Repentir du roi David après que le prophète Nathan lui ait reproché au nom de Dieu son comportement avec Bethsabée. Psaumes 51;3-6 : Aie pitié de moi, ô Dieu, selon ta bonté; selon ta grande miséricorde efface mes transgressions. Lave-moi complètement de mon iniquité, et purifie-moi de mon péché.
Car je reconnais mes transgressions, et mon péché est constamment devant moi.

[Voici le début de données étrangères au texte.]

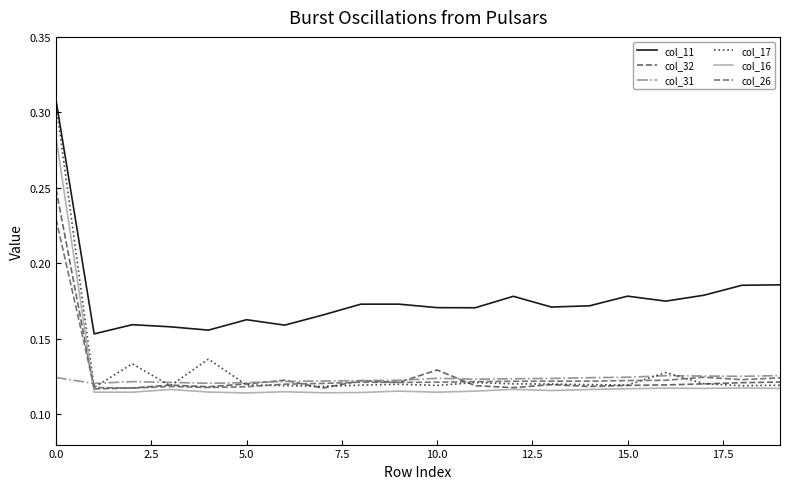

How many lines are shown in the chart?

6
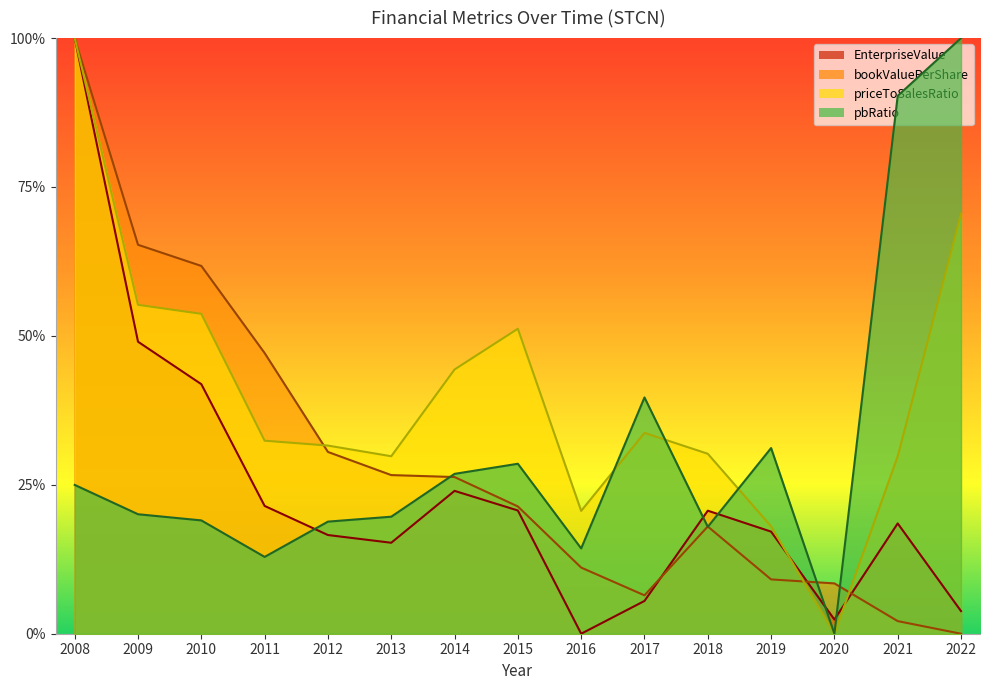

At how many categories does at least one series exceed 0?

15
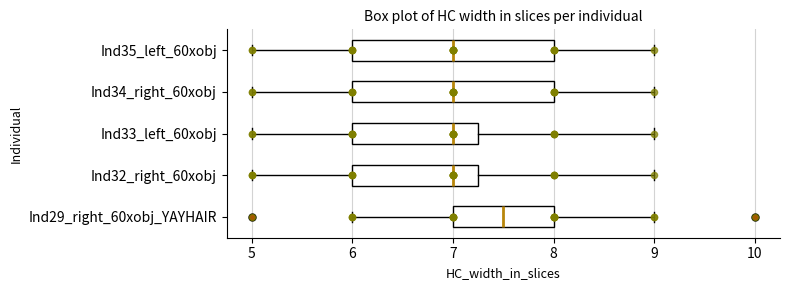

Where is the right edge of the box for Ind32_right_60xobj on the x-axis? The values are not printed on the chart, so give them approximately, as read against the axis.

7.3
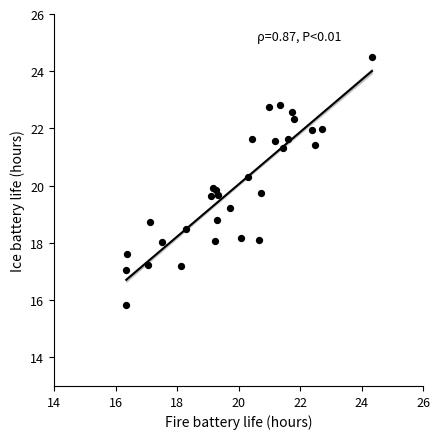

What is the range of Y values (max minus min)?

8.7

C’est contre toi seul que j’ai péché, j’ai fait ce qui est mal à tes yeux, afin que tu sois trouvé juste dans ta sentence, sans reproche dans ton jugement.

L’exercice de la purgation de l’âme ne se peut ni doit finir qu’avec notre vie. Ne nous troublons donc pas de nos imperfections, car notre perfection consiste à les combattre, et nous ne saurions les combattre sans les voir, ni les vaincre sans les rencontrer, notre victoire ne gît pas à ne les sentir point, mais à ne point leur consentir. Mais ce n’est pas leur consentir que d’en être incommodé, il faut bien que, pour l’exercice de notre humilité, nous soyons quelques fois blessés en cette bataille spirituelle, néanmoins nous ne sommes jamais vaincus, sinon lorsque nous avons perdu ou la vie ou le courage. Or, les imperfections ou péchés véniels ne nous sauraient ôter la vie spirituelle ; car elle ne se perd que par le péché mortel. Il reste donc seulement qu’elles ne nous fassent point perdre le courage. Délivrez-moi Seigneur, disait David, de la lâcheté et du découragement, c’est une heureuse condition pour nous en cette guerre que nous soyons toujours vainqueurs, pourvu que nous voulions combattre.

Saint François de Sales, Introduction à la vie de dévotion à l’usage des maisons d’éducation, chapitre V, ‘qu’il faut commencer par la purgation de l’âme’, édition originale en 1608, extrait de l’édition de 1894 chez V.Lecoffre, Paris.